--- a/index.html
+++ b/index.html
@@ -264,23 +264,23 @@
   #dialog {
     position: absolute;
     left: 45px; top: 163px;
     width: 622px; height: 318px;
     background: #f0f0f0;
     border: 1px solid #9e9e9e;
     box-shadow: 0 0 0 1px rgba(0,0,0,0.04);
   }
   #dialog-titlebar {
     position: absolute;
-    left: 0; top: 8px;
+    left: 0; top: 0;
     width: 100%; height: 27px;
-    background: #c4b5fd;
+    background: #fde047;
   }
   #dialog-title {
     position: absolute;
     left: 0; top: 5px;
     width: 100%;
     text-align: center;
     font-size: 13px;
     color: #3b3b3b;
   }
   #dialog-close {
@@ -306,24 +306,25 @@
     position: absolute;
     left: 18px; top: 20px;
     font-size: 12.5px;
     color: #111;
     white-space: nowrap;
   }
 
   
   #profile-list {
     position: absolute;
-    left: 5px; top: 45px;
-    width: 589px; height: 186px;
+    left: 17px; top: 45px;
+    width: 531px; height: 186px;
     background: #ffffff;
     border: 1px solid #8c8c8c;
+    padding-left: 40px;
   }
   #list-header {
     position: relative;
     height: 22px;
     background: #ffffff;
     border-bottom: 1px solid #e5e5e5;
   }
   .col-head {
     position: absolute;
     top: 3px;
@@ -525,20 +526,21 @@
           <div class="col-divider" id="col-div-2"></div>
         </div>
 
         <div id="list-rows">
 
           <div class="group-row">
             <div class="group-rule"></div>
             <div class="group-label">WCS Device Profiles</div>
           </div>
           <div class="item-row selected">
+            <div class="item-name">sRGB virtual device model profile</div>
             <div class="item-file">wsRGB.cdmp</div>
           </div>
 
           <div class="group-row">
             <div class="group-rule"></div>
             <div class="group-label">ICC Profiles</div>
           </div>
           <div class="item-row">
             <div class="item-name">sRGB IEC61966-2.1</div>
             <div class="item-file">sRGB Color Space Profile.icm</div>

※ ※ ※

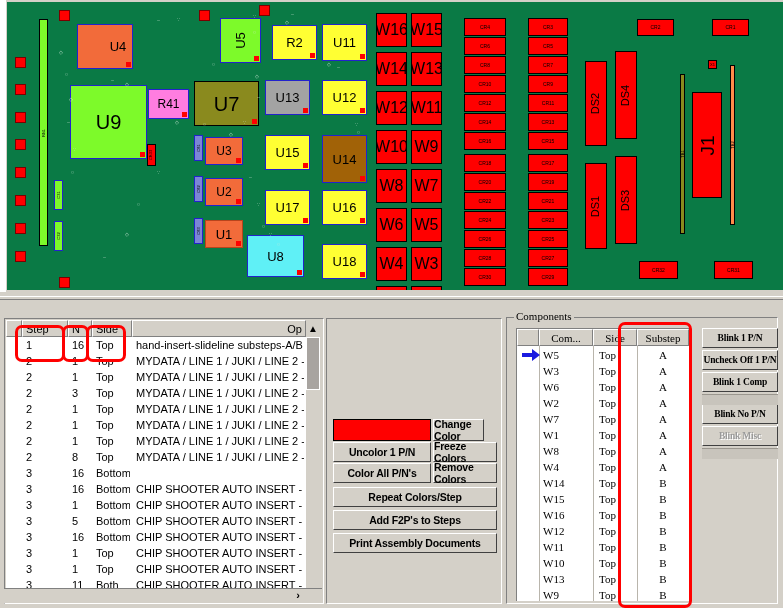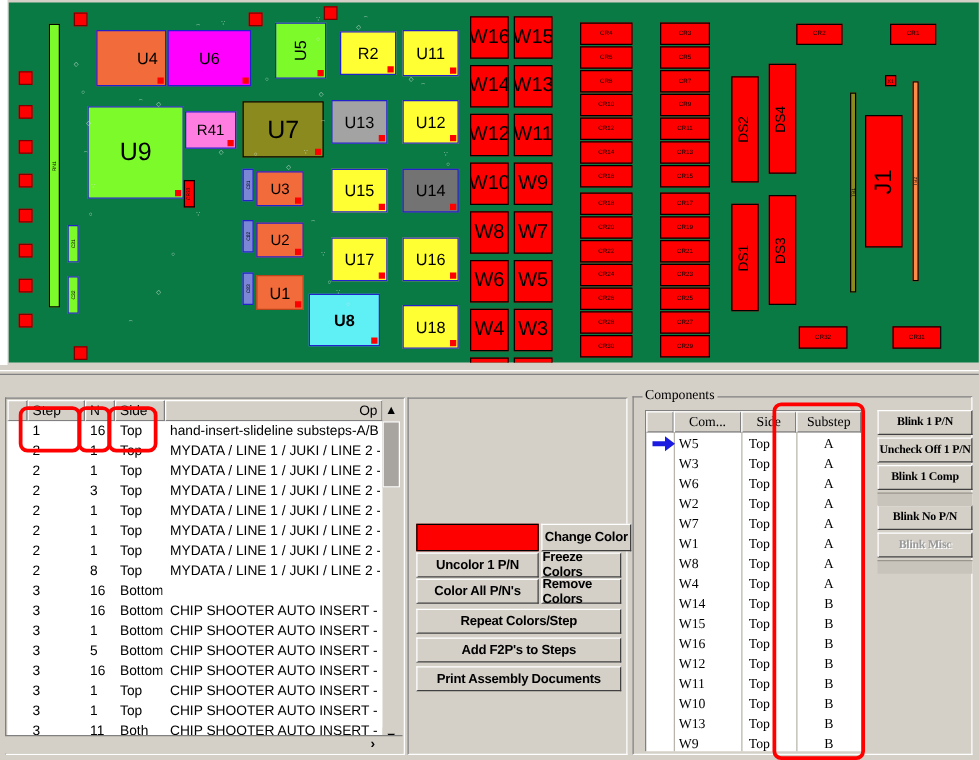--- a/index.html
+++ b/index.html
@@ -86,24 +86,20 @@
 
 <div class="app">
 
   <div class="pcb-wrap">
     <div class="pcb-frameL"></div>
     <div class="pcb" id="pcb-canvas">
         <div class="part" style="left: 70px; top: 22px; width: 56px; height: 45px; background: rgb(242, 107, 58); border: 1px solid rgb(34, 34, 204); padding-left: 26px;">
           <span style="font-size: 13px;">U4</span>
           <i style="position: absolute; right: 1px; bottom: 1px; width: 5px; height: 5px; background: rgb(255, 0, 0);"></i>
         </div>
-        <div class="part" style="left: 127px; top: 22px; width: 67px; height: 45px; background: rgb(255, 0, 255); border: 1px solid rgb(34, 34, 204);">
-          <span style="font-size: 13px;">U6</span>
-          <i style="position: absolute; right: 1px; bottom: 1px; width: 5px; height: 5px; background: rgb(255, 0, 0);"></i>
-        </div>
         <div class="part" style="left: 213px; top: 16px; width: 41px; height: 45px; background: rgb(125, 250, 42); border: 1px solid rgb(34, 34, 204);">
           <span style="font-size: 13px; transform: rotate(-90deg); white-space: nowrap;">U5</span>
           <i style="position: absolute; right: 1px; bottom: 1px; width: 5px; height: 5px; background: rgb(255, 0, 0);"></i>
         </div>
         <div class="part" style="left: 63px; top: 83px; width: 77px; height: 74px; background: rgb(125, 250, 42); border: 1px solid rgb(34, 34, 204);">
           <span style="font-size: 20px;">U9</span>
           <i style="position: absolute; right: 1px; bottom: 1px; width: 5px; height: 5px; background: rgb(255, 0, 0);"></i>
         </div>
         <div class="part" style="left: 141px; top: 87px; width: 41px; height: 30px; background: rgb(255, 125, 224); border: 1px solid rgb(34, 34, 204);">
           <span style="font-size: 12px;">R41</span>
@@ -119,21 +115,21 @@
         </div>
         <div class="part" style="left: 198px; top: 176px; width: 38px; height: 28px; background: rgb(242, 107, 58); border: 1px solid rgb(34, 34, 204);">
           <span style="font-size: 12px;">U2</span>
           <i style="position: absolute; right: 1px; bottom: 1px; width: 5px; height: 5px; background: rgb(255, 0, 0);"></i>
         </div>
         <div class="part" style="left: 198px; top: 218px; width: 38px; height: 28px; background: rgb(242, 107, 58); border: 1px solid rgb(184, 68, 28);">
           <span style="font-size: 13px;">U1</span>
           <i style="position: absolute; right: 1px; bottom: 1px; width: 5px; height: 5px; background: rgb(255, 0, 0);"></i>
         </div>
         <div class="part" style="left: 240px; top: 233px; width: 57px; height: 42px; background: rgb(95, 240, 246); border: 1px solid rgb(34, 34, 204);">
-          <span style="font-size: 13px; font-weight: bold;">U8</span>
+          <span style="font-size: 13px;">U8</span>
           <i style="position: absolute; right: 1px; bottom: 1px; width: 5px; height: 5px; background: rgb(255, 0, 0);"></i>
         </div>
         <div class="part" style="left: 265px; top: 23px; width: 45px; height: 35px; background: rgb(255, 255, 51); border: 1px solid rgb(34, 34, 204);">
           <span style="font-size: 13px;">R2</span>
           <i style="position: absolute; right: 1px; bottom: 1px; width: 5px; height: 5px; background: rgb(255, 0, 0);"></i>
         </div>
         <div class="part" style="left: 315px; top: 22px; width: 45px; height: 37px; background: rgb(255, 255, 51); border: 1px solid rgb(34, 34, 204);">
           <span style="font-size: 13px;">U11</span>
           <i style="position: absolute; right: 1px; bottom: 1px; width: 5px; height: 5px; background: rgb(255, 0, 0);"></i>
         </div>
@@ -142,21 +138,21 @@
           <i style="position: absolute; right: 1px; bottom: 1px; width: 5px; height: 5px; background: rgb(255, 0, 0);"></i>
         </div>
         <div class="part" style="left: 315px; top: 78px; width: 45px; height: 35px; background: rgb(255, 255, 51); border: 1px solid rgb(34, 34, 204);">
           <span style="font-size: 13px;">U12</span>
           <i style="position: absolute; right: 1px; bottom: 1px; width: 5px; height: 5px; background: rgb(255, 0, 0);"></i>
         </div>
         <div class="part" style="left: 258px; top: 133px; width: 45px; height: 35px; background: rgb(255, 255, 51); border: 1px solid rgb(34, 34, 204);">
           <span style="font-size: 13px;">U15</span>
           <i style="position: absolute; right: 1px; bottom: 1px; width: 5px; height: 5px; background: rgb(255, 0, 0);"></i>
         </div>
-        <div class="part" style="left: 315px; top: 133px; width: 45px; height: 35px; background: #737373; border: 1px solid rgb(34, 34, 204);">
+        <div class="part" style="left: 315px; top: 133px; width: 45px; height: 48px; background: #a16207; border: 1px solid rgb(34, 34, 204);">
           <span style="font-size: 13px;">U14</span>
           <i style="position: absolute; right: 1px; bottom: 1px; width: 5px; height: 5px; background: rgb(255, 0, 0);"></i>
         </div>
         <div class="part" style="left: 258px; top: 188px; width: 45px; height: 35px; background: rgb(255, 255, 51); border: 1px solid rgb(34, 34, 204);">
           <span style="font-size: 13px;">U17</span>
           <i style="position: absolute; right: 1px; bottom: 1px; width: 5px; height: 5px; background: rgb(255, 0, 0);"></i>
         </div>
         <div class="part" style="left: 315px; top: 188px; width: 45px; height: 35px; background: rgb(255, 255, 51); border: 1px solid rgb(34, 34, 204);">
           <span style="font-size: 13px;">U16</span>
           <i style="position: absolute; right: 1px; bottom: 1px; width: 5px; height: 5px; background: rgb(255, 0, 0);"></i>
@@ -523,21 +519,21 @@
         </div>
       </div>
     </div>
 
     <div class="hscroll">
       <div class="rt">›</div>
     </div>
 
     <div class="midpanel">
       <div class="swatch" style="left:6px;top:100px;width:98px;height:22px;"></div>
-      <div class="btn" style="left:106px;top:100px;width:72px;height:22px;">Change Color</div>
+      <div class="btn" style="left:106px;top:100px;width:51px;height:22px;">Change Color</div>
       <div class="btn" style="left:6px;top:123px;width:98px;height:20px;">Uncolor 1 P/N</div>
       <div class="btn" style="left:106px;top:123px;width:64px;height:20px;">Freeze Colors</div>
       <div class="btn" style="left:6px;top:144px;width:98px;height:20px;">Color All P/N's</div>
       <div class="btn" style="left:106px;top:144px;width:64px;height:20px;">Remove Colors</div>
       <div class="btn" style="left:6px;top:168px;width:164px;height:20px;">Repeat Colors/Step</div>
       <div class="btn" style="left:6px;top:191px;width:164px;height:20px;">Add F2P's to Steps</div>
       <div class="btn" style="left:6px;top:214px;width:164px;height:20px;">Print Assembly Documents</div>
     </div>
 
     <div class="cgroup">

※ ※ ※

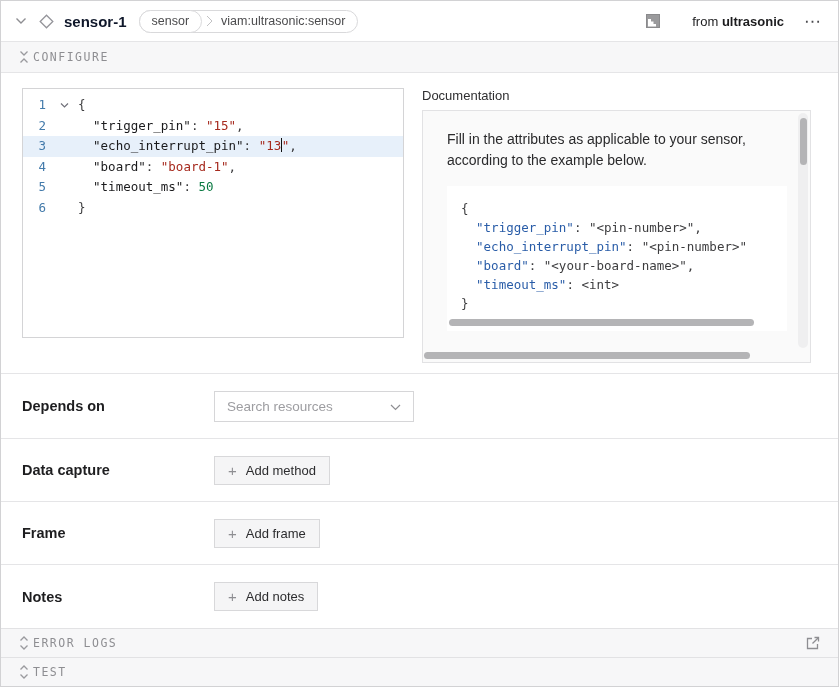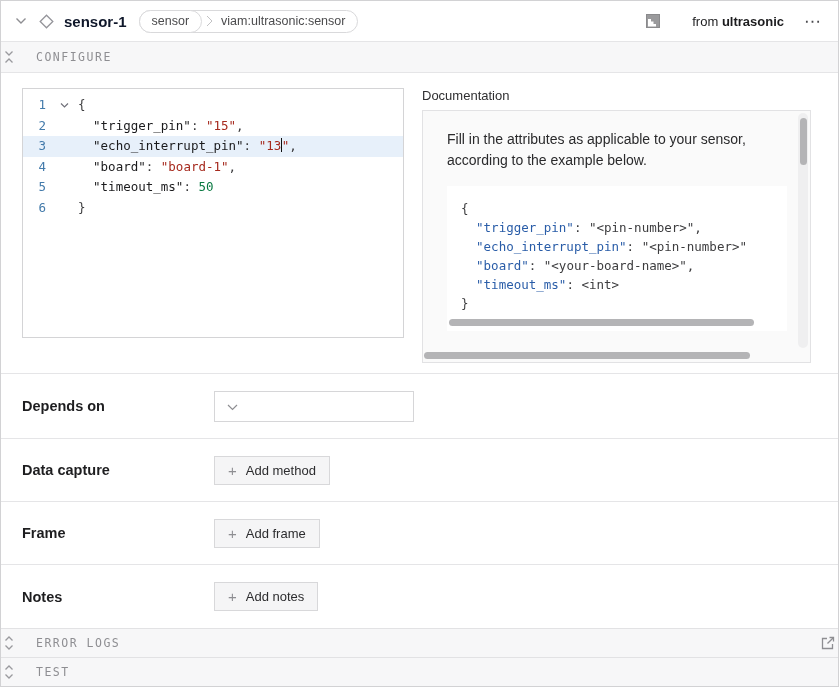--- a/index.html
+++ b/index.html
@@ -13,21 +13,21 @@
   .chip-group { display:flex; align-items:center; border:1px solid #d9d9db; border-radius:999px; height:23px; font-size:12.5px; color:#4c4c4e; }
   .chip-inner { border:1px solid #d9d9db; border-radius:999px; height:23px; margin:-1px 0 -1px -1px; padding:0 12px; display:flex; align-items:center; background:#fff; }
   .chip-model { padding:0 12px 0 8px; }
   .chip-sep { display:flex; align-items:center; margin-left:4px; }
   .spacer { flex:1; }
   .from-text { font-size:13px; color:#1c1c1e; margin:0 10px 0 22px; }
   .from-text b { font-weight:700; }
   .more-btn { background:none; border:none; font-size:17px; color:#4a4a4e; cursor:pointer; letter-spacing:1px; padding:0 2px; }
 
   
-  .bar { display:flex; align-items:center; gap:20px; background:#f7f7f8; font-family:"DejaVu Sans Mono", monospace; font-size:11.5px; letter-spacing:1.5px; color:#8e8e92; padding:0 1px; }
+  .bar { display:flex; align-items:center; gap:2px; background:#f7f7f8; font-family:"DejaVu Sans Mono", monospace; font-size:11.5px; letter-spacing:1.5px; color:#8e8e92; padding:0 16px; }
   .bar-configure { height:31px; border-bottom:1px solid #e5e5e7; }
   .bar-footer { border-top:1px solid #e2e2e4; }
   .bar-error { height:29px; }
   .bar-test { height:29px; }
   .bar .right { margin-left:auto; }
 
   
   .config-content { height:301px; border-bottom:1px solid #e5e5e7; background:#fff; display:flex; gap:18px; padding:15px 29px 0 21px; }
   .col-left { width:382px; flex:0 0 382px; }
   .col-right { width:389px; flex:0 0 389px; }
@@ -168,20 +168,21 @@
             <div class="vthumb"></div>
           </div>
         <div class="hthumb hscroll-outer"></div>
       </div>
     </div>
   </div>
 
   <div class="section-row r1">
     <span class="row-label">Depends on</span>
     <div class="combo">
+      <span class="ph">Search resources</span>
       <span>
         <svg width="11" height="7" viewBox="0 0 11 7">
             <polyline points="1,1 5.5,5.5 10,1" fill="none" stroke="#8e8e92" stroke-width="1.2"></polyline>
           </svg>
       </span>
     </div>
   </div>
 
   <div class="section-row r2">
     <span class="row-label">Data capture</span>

※ ※ ※

- Task brief -
Copy all the lines from the data above that hold the word "family".

- Task result -
-  .bar { display:flex; align-items:center; gap:20px; background:#f7f7f8; font-family:"DejaVu Sans Mono", monospace; font-size:11.5px; letter-spacing:1.5px; color:#8e8e92; padding:0 1px; }
+  .bar { display:flex; align-items:center; gap:2px; background:#f7f7f8; font-family:"DejaVu Sans Mono", monospace; font-size:11.5px; letter-spacing:1.5px; color:#8e8e92; padding:0 16px; }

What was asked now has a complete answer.